As I suspected, the Monkeys and their friends were my kind of people. The crowd was in equal measures literate and profane, polite and sarcastic, gourmet and gourmand.
For a couple of years I've been stalking Monkeyrotica in the comments section at DCist and knew that we shared a deep appreciation for good food in whatever form it takes. Monkey often tweets about where and what he's eating and/or cooking, so I was really looking forward to sampling his food. Let me tell you son, it was as good as I thought it would be, perhaps better. We gorged ourselves on Monkeyrotica's insanely delicious BBQ offerings of Texas style brisket, North Cacalacky style pulled pork shoulder, and Memphis style ribs.

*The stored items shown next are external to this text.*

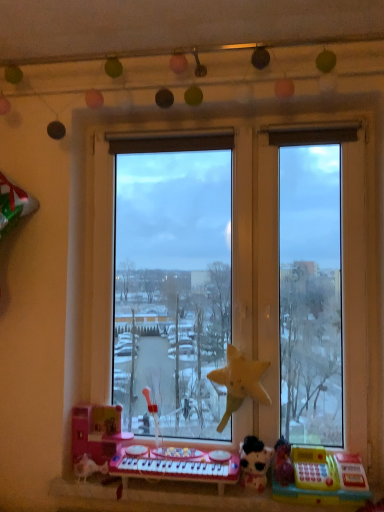
Question: Which direction should I rotate to look at pink plastic musical keyboard at lower center?

Choices:
 (A) left
 (B) right

Answer: (A)

Question: Would you consider plastic toy keyboard at lower center to be distant from yellow matte star at center, the 2th toy when ordered from left to right?

Choices:
 (A) yes
 (B) no

Answer: (B)

Question: Is plastic toy keyboard at lower center facing towards yellow matte star at center, the 3th toy positioned from the right?

Choices:
 (A) yes
 (B) no

Answer: (B)

Question: From the image's perspective, is plastic toy keyboard at lower center located beneath yellow matte star at center, the 2th toy when ordered from left to right?

Choices:
 (A) yes
 (B) no

Answer: (A)

Question: Considering the relative sizes of plastic toy keyboard at lower center and yellow matte star at center, the 2th toy when ordered from left to right, in the image provided, is plastic toy keyboard at lower center thinner than yellow matte star at center, the 2th toy when ordered from left to right,?

Choices:
 (A) yes
 (B) no

Answer: (B)

Question: Does plastic toy keyboard at lower center have a greater height compared to yellow matte star at center, the 3th toy positioned from the right?

Choices:
 (A) no
 (B) yes

Answer: (A)

Question: Are plastic toy keyboard at lower center and yellow matte star at center, the 2th toy when ordered from left to right, beside each other?

Choices:
 (A) yes
 (B) no

Answer: (B)

Question: Would you say white plush cat at lower right, which is the 2th toy from right to left, is a long distance from yellow plastic cash register at lower right, placed as the first toy when sorted from right to left?

Choices:
 (A) no
 (B) yes

Answer: (A)

Question: Considering the relative sizes of white plush cat at lower right, which is the 2th toy from right to left, and yellow plastic cash register at lower right, placed as the first toy when sorted from right to left, in the image provided, is white plush cat at lower right, which is the 2th toy from right to left, smaller than yellow plastic cash register at lower right, placed as the first toy when sorted from right to left,?

Choices:
 (A) no
 (B) yes

Answer: (B)

Question: Is white plush cat at lower right, which is counted as the third toy, starting from the left, aimed at yellow plastic cash register at lower right, placed as the first toy when sorted from right to left?

Choices:
 (A) no
 (B) yes

Answer: (A)

Question: From a real-world perspective, is white plush cat at lower right, which is counted as the third toy, starting from the left, located beneath yellow plastic cash register at lower right, positioned as the fourth toy in left-to-right order?

Choices:
 (A) no
 (B) yes

Answer: (A)

Question: From the image's perspective, would you say white plush cat at lower right, which is the 2th toy from right to left, is shown under yellow plastic cash register at lower right, placed as the first toy when sorted from right to left?

Choices:
 (A) no
 (B) yes

Answer: (A)

Question: Does white plush cat at lower right, which is the 2th toy from right to left, have a lesser width compared to yellow plastic cash register at lower right, positioned as the fourth toy in left-to-right order?

Choices:
 (A) yes
 (B) no

Answer: (A)

Question: Would you say plastic toy keyboard at lower center contains pink plastic toy at lower left, placed as the 1th toy when sorted from left to right?

Choices:
 (A) yes
 (B) no

Answer: (B)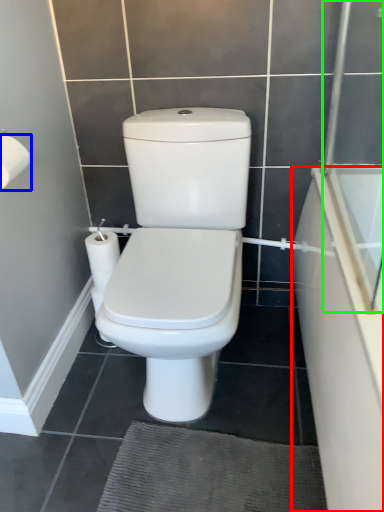
Question: Which object is the closest to the bath (highlighted by a red box)? Choose among these: toilet paper (highlighted by a blue box) or screen door (highlighted by a green box).

Choices:
 (A) toilet paper
 (B) screen door

Answer: (B)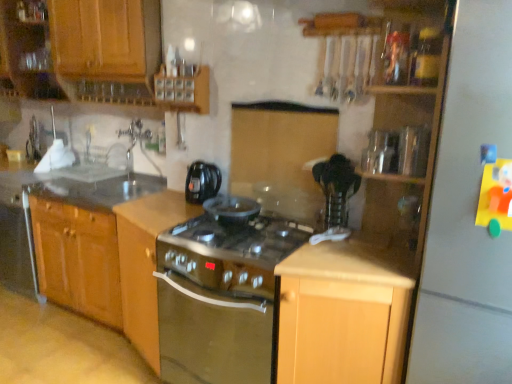
At what (x,y) coordinates should I click in order to perform the action: click on free spot to the left of black plastic kettle at center. Please return your answer as a coordinate pair (x, y). Looking at the image, I should click on (165, 207).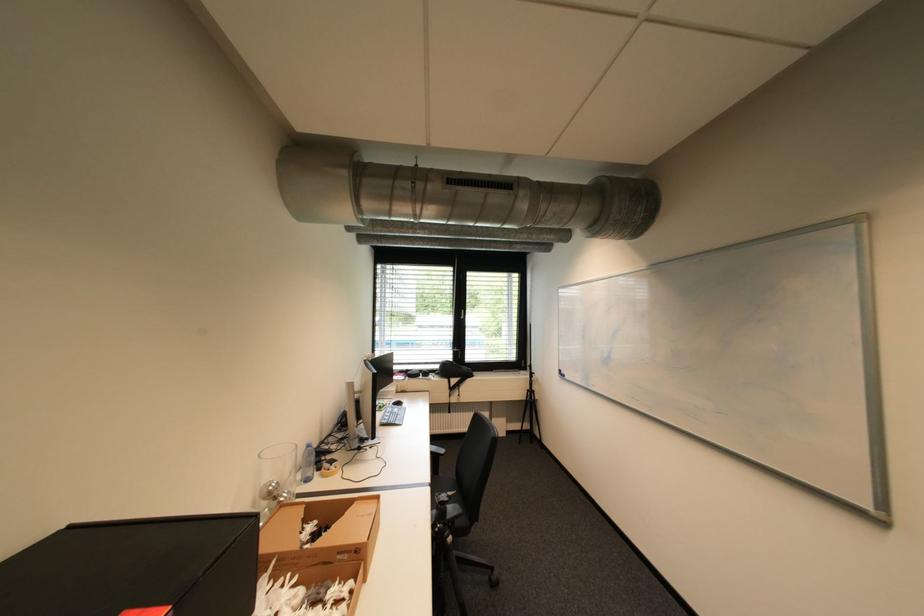
I want to click on black tripod, so click(529, 411).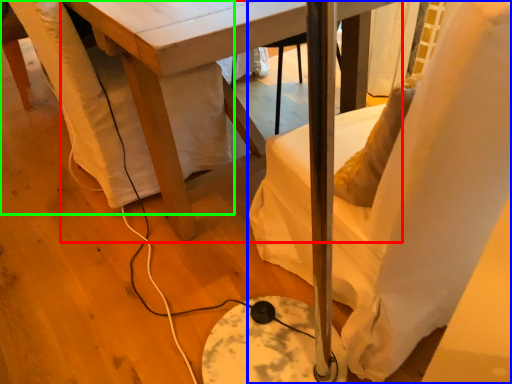
Question: Based on their relative distances, which object is nearer to table (highlighted by a red box)? Choose from chair (highlighted by a blue box) and swivel chair (highlighted by a green box).

Choices:
 (A) chair
 (B) swivel chair

Answer: (B)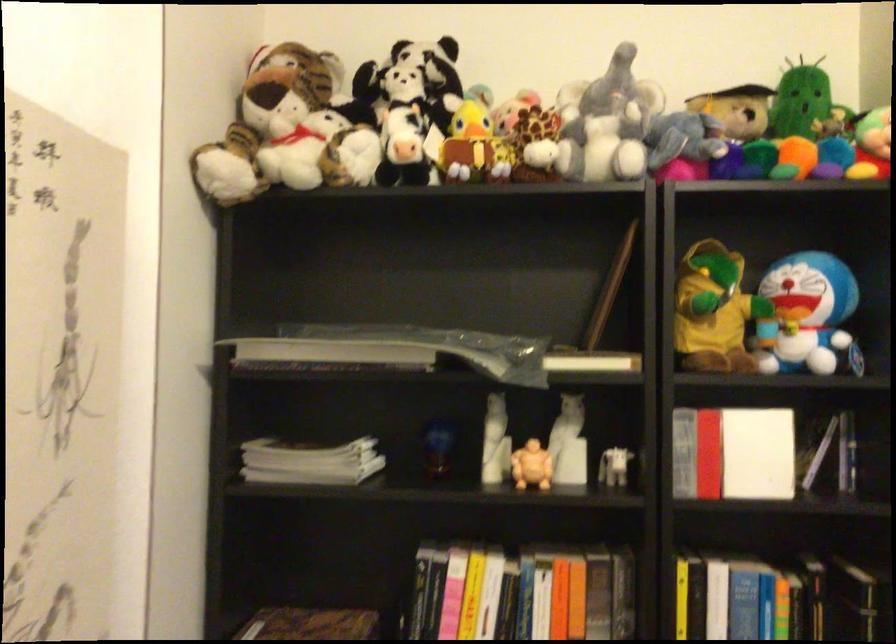
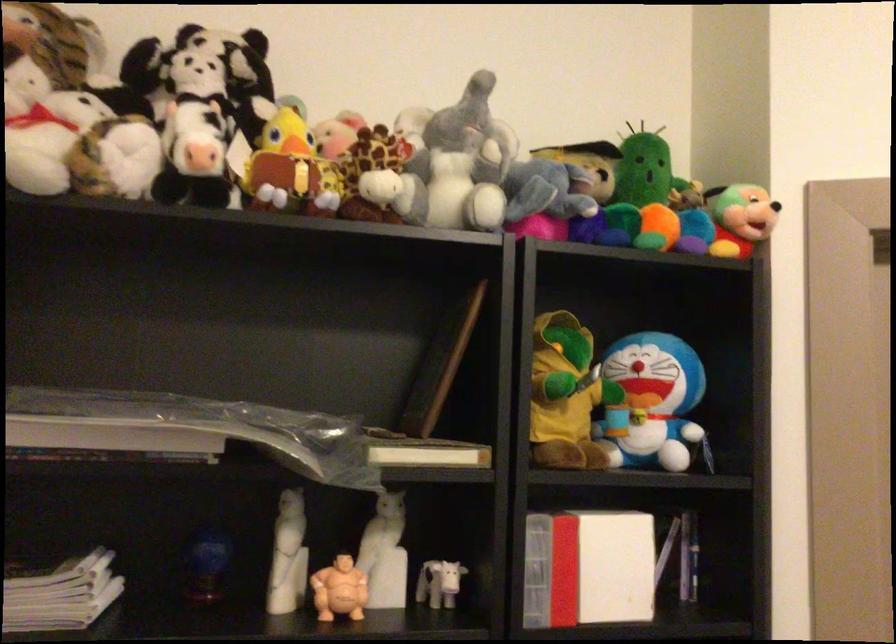
Question: Based on the continuous images, in which direction is the camera rotating? Reply with the corresponding letter.

Choices:
 (A) Left
 (B) Right
 (C) Up
 (D) Down

Answer: (B)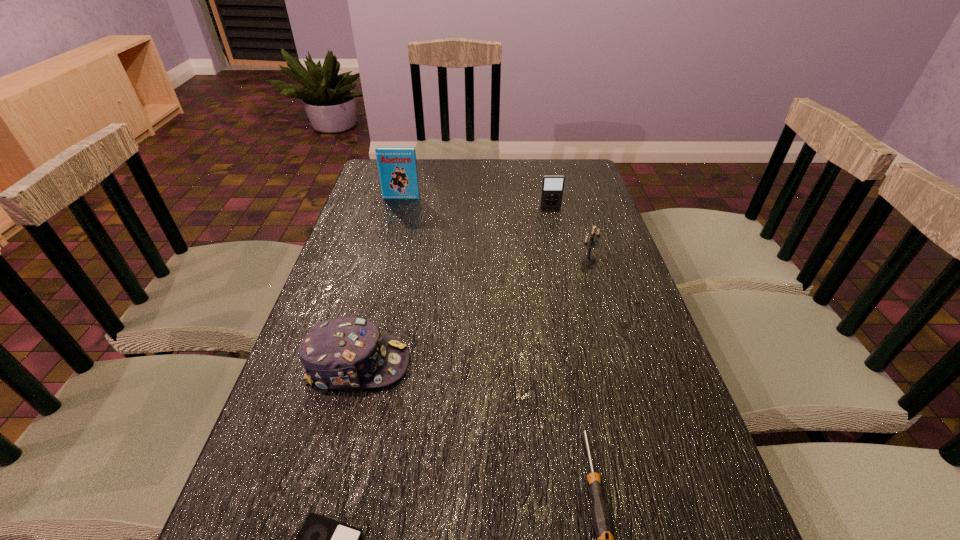
Image resolution: width=960 pixels, height=540 pixels. Identify the location of the tallest object. (397, 166).

The width and height of the screenshot is (960, 540). Identify the location of book. (397, 166).

Find the location of a particular element. the rightmost object is located at coordinates (591, 243).

At what (x,y) coordinates should I click in order to perform the action: click on the fourth nearest object. Please return your answer as a coordinate pair (x, y). The image size is (960, 540). Looking at the image, I should click on (591, 243).

At what (x,y) coordinates should I click in order to perform the action: click on the right iPod. Please return your answer as a coordinate pair (x, y). The width and height of the screenshot is (960, 540). Looking at the image, I should click on (552, 185).

Identify the location of the taller iPod. The width and height of the screenshot is (960, 540). 552,185.

The height and width of the screenshot is (540, 960). I want to click on headwear, so click(x=345, y=352).

You are a GUI agent. You are given a task and a screenshot of the screen. Output one action in this format:
    pyautogui.click(x=<x>, y=<y>)
    Task: Click on the blank space located 0.080m on the front cover of the tallest object
    
    Given the screenshot: What is the action you would take?
    pyautogui.click(x=397, y=212)

Identify the location of free spot located on the front of the rightmost object. (596, 287).

Image resolution: width=960 pixels, height=540 pixels. Find the location of `vacant space located on the front-facing side of the fifth nearest object`. vacant space located on the front-facing side of the fifth nearest object is located at coordinates (556, 229).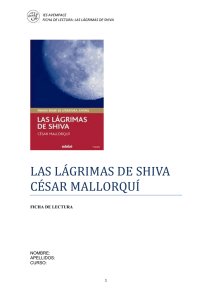
You are a GUI agent. You are given a task and a screenshot of the screen. Output one action in this format:
    pyautogui.click(x=<x>, y=<y>)
    Task: Click on the book
    
    Given the screenshot: What is the action you would take?
    pyautogui.click(x=84, y=133)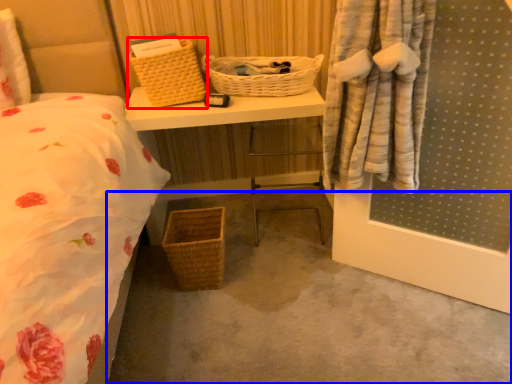
Question: Among these objects, which one is farthest to the camera, picnic basket (highlighted by a red box) or concrete (highlighted by a blue box)?

Choices:
 (A) picnic basket
 (B) concrete

Answer: (A)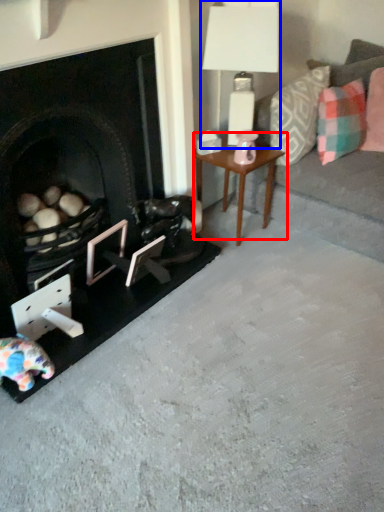
Question: Which of the following is the closest to the observer, table (highlighted by a red box) or table lamp (highlighted by a blue box)?

Choices:
 (A) table
 (B) table lamp

Answer: (B)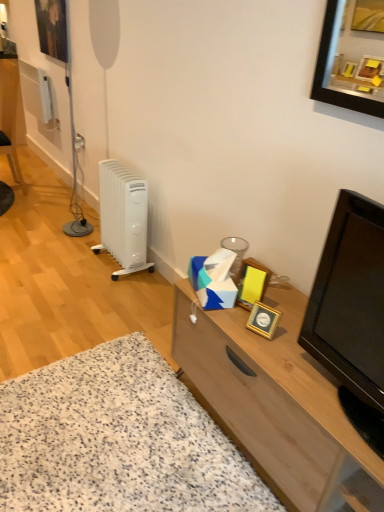
This screenshot has height=512, width=384. I want to click on vacant region to the left of white plastic radiator at left, so click(x=74, y=266).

He also hooked up some mustard and turnip greens cooked in chardonnay, charra beans, vinegar slaw, and some mac & cheese that was good, but not as good as mine.
BabyRat and the little Monkeys didn't really start playing until after they got done watching "Spiderman 2." The movie was a little intense for BabyRat and she was up and down out of the basement (more up than down) several times during the course of the movie, but once they started playing dress up it was like they had known each other for years. BabyRat even went so far as to invite the little Monkeys to her birthday party in March.
We had a great time and were sent home with a huge "meat bag" containing all manner of savory delights. I look forward to partying with the Monkeyrotica family soon.